After all the chemistry is done, and after all the scale-up, and testing and final manufacturing is done – you have to put your product in something don’t you? And while smart companies consider the final packaging of their product concurrently with the development of the product, sometimes it’s evident that even the smartest companies fail to consider every aspect of their packaging when it finally comes in contact with the consumer.

For example, I’m currently taking a prescription antacid that is in capsule form.  Somewhere along the way it was determined that the product needed a desiccant canister to control moisture. Unfortunately the size of the desiccant canister in the bottle makes it almost impossible to get the product out of the bottle. A prime example of dumb packaging.

There are other examples, and the pharmaceutical industry isn’t the only place where dumb packaging occurs. Have you ever had to find a scissor to open the clamshell packaging that holds a new scissor? Have you ever had your favorite salty snack end up on the floor because the bag “exploded” while you were trying to open it? More dumb packaging.

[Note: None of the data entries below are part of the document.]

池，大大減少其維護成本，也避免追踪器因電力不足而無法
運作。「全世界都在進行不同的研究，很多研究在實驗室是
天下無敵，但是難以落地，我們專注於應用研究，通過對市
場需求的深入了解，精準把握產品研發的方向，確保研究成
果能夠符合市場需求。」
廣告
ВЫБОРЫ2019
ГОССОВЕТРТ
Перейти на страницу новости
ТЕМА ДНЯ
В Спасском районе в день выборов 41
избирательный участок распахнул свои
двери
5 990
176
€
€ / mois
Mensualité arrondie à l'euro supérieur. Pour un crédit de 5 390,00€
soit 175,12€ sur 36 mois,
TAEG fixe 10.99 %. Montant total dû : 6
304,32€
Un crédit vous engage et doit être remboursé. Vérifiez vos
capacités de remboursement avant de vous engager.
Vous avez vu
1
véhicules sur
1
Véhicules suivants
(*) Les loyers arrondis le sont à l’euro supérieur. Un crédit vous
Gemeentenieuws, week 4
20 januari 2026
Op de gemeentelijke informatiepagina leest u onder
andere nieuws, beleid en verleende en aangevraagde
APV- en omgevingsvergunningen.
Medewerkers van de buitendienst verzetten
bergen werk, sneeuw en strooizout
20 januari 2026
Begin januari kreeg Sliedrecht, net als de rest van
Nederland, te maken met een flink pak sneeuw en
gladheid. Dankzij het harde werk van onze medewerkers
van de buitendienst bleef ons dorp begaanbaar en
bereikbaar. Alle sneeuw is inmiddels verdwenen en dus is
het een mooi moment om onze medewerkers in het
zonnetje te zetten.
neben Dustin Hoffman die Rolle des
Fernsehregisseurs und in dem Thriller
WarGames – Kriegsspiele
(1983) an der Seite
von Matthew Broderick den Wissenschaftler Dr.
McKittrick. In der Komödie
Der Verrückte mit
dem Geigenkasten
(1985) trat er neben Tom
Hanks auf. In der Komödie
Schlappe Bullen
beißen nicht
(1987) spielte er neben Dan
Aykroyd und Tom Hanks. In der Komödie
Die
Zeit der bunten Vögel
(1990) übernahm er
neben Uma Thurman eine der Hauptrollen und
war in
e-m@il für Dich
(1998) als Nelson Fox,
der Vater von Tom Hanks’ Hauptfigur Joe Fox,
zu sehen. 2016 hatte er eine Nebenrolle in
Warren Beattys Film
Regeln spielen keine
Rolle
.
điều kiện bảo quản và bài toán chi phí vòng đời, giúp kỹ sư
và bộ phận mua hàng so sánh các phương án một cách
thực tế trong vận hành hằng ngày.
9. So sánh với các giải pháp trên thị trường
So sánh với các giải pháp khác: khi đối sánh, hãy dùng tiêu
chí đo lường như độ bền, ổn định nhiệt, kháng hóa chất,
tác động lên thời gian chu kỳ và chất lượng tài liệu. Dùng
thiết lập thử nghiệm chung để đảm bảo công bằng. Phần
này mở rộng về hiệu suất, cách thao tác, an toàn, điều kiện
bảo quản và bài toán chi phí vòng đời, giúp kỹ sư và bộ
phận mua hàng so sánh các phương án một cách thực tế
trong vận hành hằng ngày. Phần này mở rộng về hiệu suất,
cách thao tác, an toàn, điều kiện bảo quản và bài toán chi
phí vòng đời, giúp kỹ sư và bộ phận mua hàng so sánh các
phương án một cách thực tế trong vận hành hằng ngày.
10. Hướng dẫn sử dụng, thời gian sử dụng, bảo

But I’m not here to bash, I’m here to praise – and let’s take a look at smart packaging.

At the INTERPHEX show held this past March in New York City, examples of smart packaging were on display. These examples went way beyond mere cartons, inks and plastics.  On display were the latest packaging innovations to inform, educate and help consumers comply with their medication schedule.

For example, at Rondo-Pak’s booth, Victor Dixon, the company’s President and COO, showed me new technologies that integrated an invisible, smart phone code that links the consumer to more product information. Another product was a clinical trial package that integrated small video screen into the carton that could play dosing information to the patient. Fascinating stuff.

Mr. Dixon later explained to me that smart packaging is a growth area for the industry. Future packages will incorporate technologies such as near field communication, low-intensity Bluetooth, and even nanotech materials are being considered for packaging.

Its obvious packaging is getting an education, and we as consumers will only benefit.